5 frasi sui toscani che dovete assolutamente conoscere

Il libro di Curzio Malaparte che nel 1956 raccontò i tic di una regione certo non comune

Il libro "Maledetti Toscani"

Il libro "Maledetti Toscani"

Firenze, 24 novembre 2015 - Nel 1956 lo scrittore pratese Kurt Erich Suckert, meglio noto come Curzio Malaparte, pubblicò un libro sulla natura dei toscani, raccontandone vizi e virtù. Ecco le frasi più belle tratte dall'opera “Maledetti Toscani”. «E maggiore fortuna sarebbe se in Italia ci fossero più toscani e meno italiani». Già nell'incipit Malaparte sottolinea la peculiarità dei toscani rispetto a tutti gli altri italiani: “Se è cosa difficile essere italiano, difficilissima cosa è l'essere toscano” -si legge- “molto più che abruzzese, lombardo, romano, piemontese, napoletano, o francese, tedesco, spagnolo, inglese. E non già perché noi toscani siamo migliori o peggiori degli altri, italiani o stranieri, ma perché, grazie a Dio, siamo diversi da ogni altra nazione: per qualcosa che è in noi, nella nostra profonda natura, qualcosa di diverso da quel che gli altri hanno dentro”.

"Nel concetto dei toscani, chi non è un uomo libero è un uomo grullo" - È la Toscana ad aver preservato quell'antica e nobile tradizione “di un'Italia popolare, sfrontata e sboccata, allegra e insolente”, grazie ad un popolo che non si piega, che ha “un modo di inginocchiarsi che è piuttosto uno stare in piedi con le gambe piegate”.
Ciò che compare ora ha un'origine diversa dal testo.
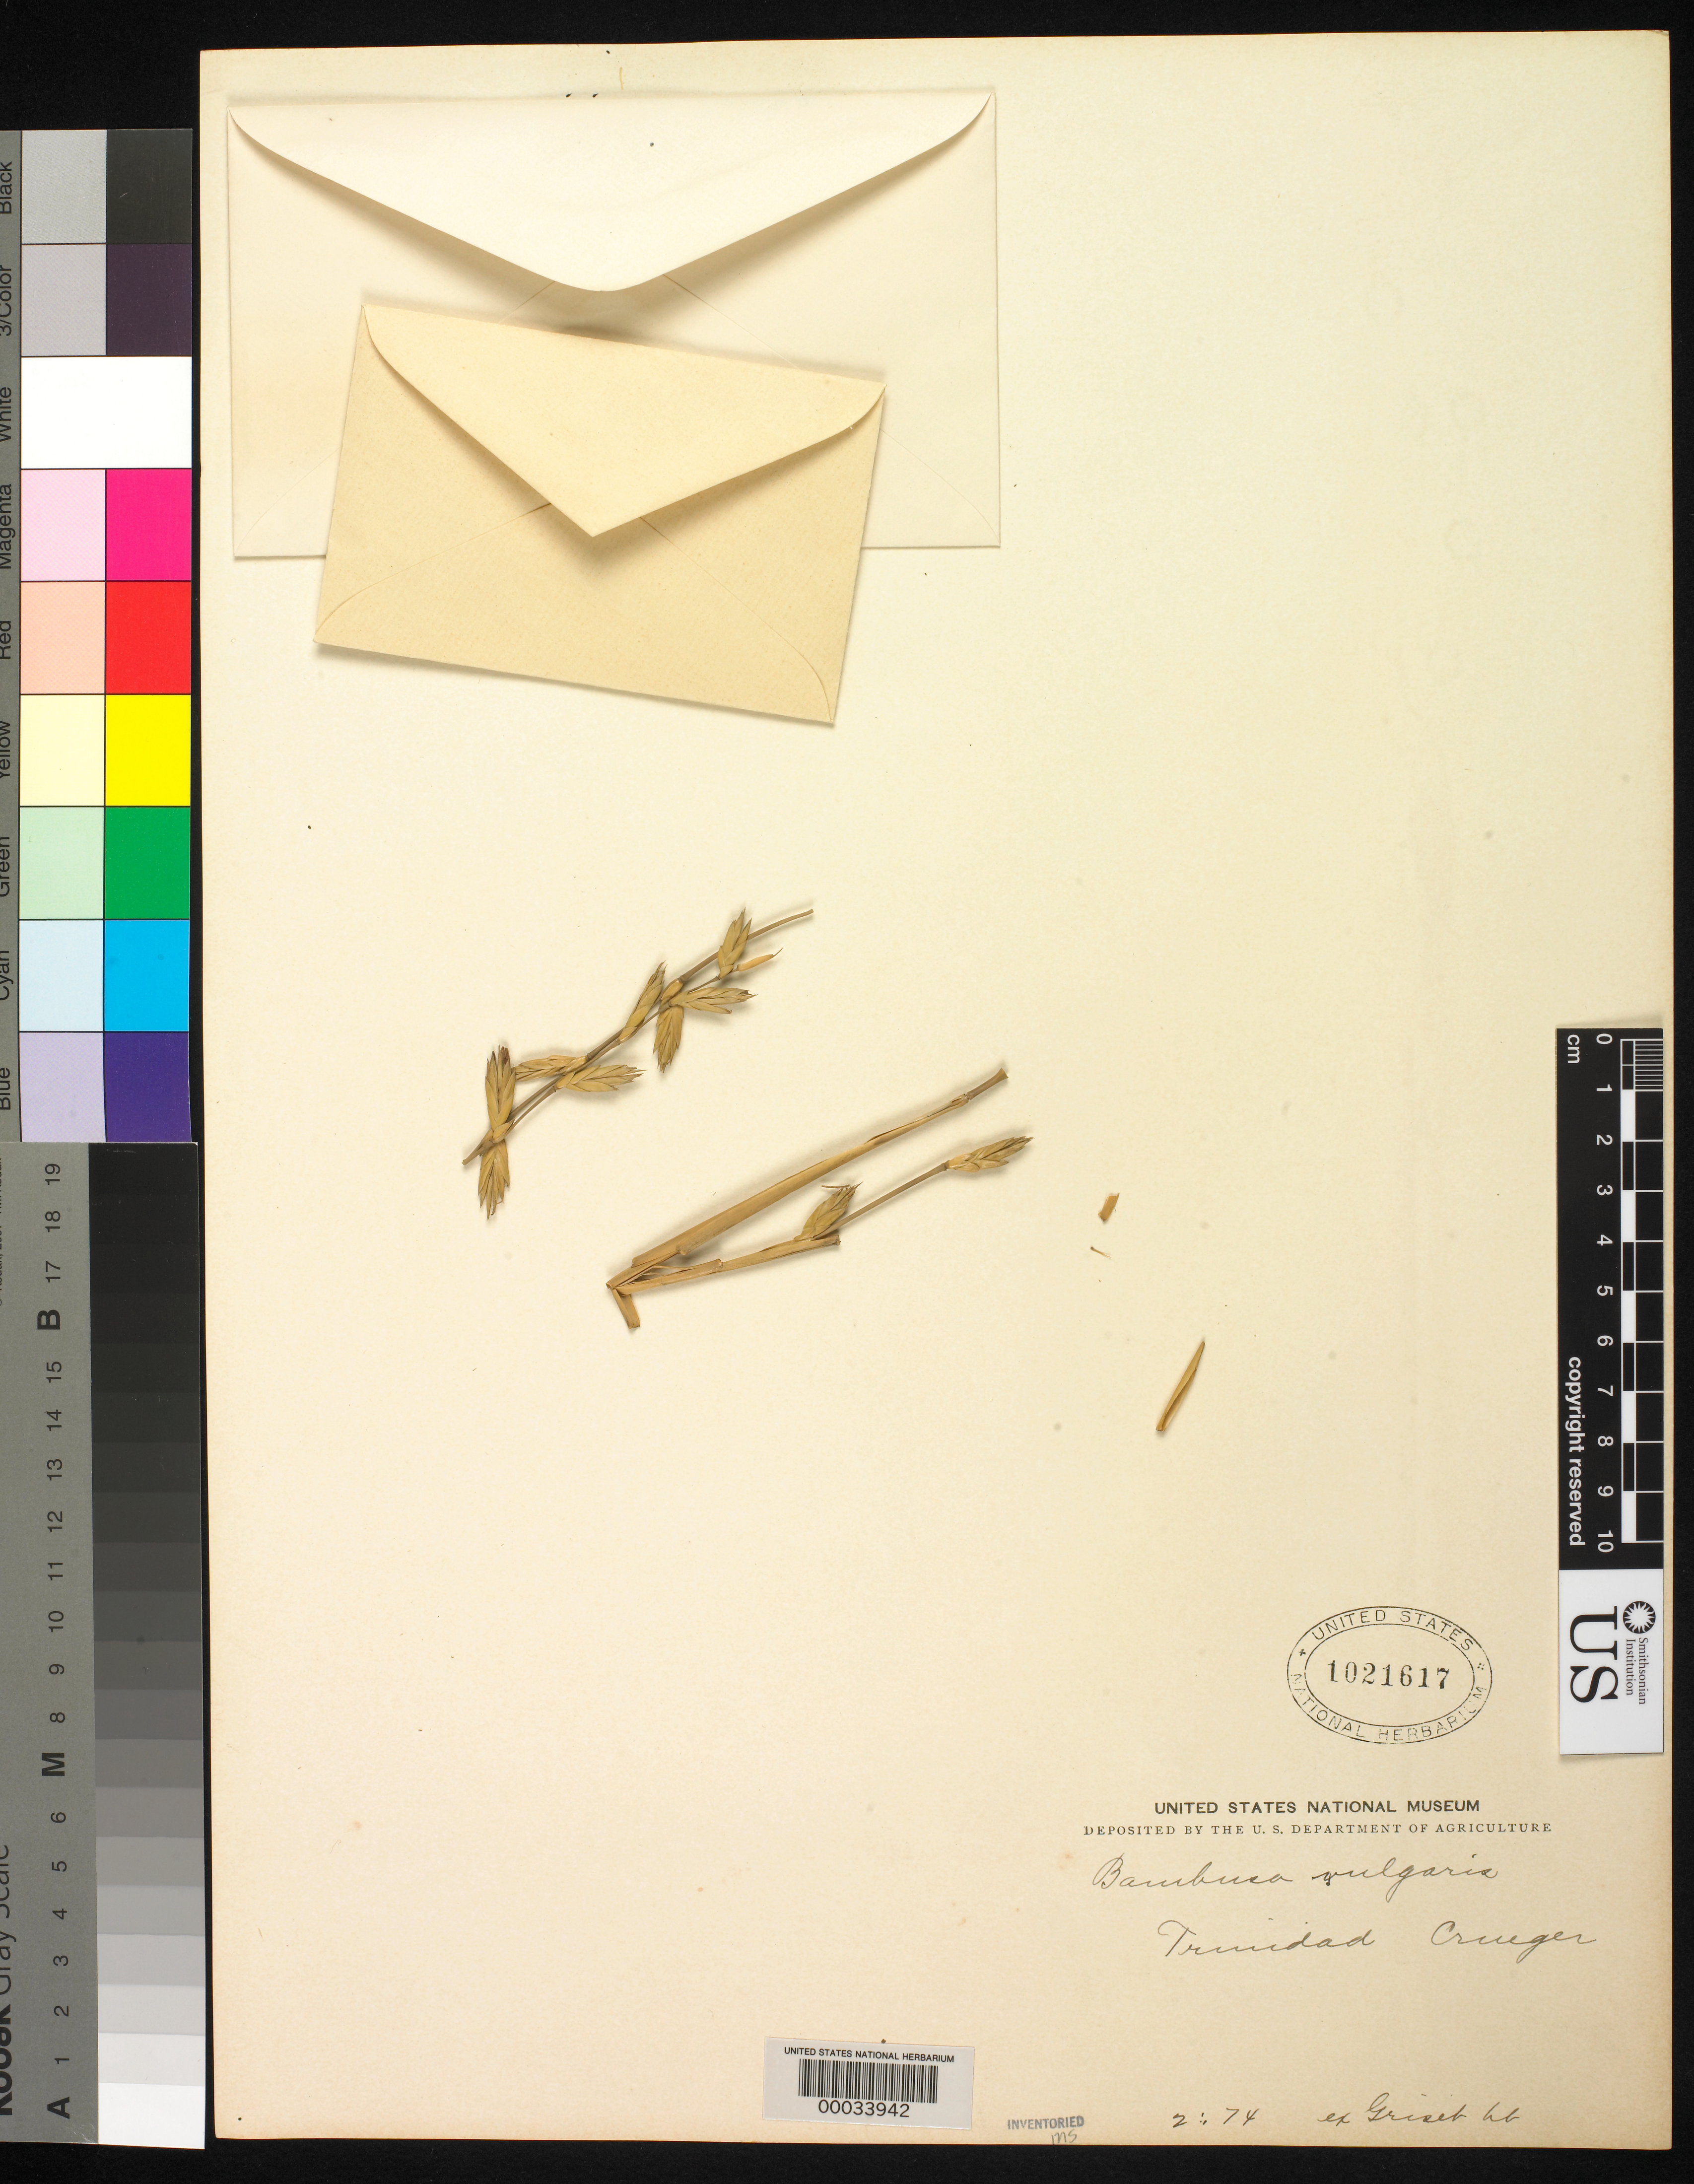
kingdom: Plantae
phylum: Tracheophyta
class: Liliopsida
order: Poales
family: Poaceae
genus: Bambusa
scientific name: Bambusa vulgaris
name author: Schrad. ex J.C. Wendl.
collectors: H. Crueger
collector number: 395 A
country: Trinidad and Tobago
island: Trinidad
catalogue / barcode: US 1021617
"La Toscana era l'unico paese al mondo che fosse una “casa”. Il resto d'Italia, e Francia, Inghilterra, Spagna, Germania, erano Repubbliche, Monarchie, Imperi, non “casa”" - Chiunque si allontani dalla regione del sole conosce bene il sentimento della nostalgia, misto alla speranza di poter farvi presto ritorno: per specchiarsi, ancora una volta, nelle acque dell'Arno, “un fiume che ride” -si legge- “il solo fiume, in Italia, che ride in faccia alla gente”.

"I toscani han l'abitudine di non salutare mai per primi nessuno, nemmeno in Paradiso. E questo, anche Dio lo sa. Vedrai che ti saluterà lui, per primo" - Proverbiale è l'insolenza che sfocia quasi nella blasfemia del popolo toscano. Un popolo che non ama il giogo, tanto meno quello divino: il solo, scrive ancora Malaparte, “che non abbia paura dell'inferno, il solo che abbia con l'inferno continui e familiari rapporti”. Perché, anche quando se ne vanno all'altro mondo, è “come se andassero di là, in un'altra stanza”. Un esempio? Pensate alla scena finale del film “Amici miei”, dove il Perozzi, sul letto di morte, abbandona la vita con un'ultima, canzonatoria supercazzola rivolta al prete, giunto al capezzale del giornalista per confessarlo.

"I toscani hanno il cielo negli occhi e l'inferno in bocca" - Famoso a tutti l'uso smodato del turpiloquio da parte dei toscani. Ai quali però basta aprire una finestra per riempirsi gli occhi di smisurata bellezza: contemplando un paesaggio magico dove, conclude lo scrittore, “tutto è gentile intorno, tutto è antico e nuovo”.